■ Material shown:
===
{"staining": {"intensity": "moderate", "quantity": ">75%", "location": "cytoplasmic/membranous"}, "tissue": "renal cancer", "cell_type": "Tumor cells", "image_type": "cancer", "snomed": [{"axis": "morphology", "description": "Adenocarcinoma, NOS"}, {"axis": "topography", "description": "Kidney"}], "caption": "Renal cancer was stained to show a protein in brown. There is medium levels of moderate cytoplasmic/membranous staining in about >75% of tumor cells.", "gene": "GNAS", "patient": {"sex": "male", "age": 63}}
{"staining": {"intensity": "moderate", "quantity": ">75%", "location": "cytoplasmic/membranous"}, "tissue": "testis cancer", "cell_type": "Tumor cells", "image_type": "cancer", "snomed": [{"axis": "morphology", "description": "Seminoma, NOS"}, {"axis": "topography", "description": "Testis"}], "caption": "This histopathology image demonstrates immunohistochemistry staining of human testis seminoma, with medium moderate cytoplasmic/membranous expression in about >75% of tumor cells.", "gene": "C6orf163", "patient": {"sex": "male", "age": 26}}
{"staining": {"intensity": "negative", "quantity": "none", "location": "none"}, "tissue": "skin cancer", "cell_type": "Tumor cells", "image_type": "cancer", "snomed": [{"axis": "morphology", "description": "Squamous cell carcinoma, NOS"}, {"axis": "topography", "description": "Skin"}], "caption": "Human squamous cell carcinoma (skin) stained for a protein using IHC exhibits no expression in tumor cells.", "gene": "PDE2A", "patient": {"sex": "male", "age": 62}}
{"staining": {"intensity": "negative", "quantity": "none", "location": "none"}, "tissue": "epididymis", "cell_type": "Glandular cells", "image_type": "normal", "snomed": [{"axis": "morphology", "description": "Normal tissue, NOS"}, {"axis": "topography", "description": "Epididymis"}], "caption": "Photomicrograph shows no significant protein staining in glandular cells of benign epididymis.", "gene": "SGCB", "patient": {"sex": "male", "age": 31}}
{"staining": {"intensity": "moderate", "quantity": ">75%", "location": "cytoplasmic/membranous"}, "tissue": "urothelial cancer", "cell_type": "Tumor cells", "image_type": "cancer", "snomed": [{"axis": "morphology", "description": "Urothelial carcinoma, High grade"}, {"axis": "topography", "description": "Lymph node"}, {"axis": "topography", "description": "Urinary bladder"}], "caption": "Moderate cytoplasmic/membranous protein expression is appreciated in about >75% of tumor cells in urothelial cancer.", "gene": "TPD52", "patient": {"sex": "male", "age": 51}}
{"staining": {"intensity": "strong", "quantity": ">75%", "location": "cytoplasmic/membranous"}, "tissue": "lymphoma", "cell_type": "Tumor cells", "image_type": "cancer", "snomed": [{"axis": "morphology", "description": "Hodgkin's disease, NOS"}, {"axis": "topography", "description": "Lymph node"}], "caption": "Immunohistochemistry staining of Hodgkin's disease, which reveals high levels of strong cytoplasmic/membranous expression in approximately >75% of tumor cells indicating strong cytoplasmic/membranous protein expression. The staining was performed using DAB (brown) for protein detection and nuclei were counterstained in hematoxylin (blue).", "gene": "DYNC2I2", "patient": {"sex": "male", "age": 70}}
===
■ Problem: There is a line with "histopathology image demonstrates" and a line with "cell carcinoma (skin)" above. Copy exactly those two lines and all lines between them, with nothing else.

■ Exercise answer:
{"staining": {"intensity": "moderate", "quantity": ">75%", "location": "cytoplasmic/membranous"}, "tissue": "testis cancer", "cell_type": "Tumor cells", "image_type": "cancer", "snomed": [{"axis": "morphology", "description": "Seminoma, NOS"}, {"axis": "topography", "description": "Testis"}], "caption": "This histopathology image demonstrates immunohistochemistry staining of human testis seminoma, with medium moderate cytoplasmic/membranous expression in about >75% of tumor cells.", "gene": "C6orf163", "patient": {"sex": "male", "age": 26}}
{"staining": {"intensity": "negative", "quantity": "none", "location": "none"}, "tissue": "skin cancer", "cell_type": "Tumor cells", "image_type": "cancer", "snomed": [{"axis": "morphology", "description": "Squamous cell carcinoma, NOS"}, {"axis": "topography", "description": "Skin"}], "caption": "Human squamous cell carcinoma (skin) stained for a protein using IHC exhibits no expression in tumor cells.", "gene": "PDE2A", "patient": {"sex": "male", "age": 62}}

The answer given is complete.